There’s been a flurry of stuff about outer space recently with the new landing on Mars. When I was growing up I assumed we would be living on Mars by now and it’s odd that the technology employed by NASA in the 1970s engenders a kind of nostalgia, as though progress was going backwards. It isn’t of course, as the Mars landing demonstrates, it’s just taken some unexpected turns.


I’ve also been re-reading Douglas Adams’ 1978 book The Hitchhiker’s Guide to the Galaxy. It is full of wondrous and laugh-out-loud moments, here is one on the vastness of space:


“Space is big. You just won't believe how vastly, hugely, mind-bogglingly big it is.

When confronted by the sheer enormity of the distances between the stars, better minds than the one responsible for the Guide's introduction have faltered. Some invite you to consider for a moment a peanut in Reading and a small walnut in Johannesburg, and other such dizzying concepts.”


Such a dizzying concept is ably demonstrated in the Natural History Museum in Oxford where, in the café on the mezzanine floor, there is a ball bearing in a glass case. On the opposite side of the mezzanine, about 50 metres away, there is a gilded sphere about the size of a grapefruit. This represents the Sun, and the ball bearing is the Earth, all to scale. I think Douglas Adams would have loved it.

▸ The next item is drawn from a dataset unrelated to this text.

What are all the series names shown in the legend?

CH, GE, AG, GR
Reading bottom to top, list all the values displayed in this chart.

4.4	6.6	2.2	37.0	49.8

The Mars landing has triggered the usual reaction about whether space travel is worth the jaw-droppingly large sums of money that are involved. Manned spaceflight is of course even more expensive, which is why the Apollo programme was stopped in the mid-1970s, but at the end of the truly awful year of 1968 (Bobby Kennedy and Martin Luther King both assassinated, the Vietnam War at its height, rioting around the world) the Apollo 8 mission photographed the Earth rising above the Moon’s horizon. It stunned the astronauts to see their home, along with everything they knew and held dear, looking so vulnerable and isolated in the vastness of space, as it did the rest of humanity. It may have been the most existential moment in our history: to see, for the first time, ourselves as we truly are: just a few billion tiny bipedal carbon-based life forms floating together in the endless loneliness of the Universe, and it started to sink in that we are going to have to learn to get along together. In my view that photograph alone justifies all the expense.


In mindfulness practice there are often references to the ‘inner space’ that forms the field of our consciousness and also something called ‘spacious awareness’. What does this mean, and how can we create an awareness that is ‘spacious’? Perhaps it is easier to imagine the corollary of this when our minds become ‘contracted’. We grab on to the worrying thought, or pain, or negative feeling until everything else disappears. We feel like there is no space, the problem at hand fills it all. The trick is to imagine instead a spaciousness, that there IS room where we can negotiate around the difficulty. Easier said than done perhaps, but if we can suspend our restricted point of view for a minute and see ourselves as if from another person’s point of view we can cultivate the ability to empathise with ourselves - looking back at ourselves as if we were in that Apollo 8 spacecraft.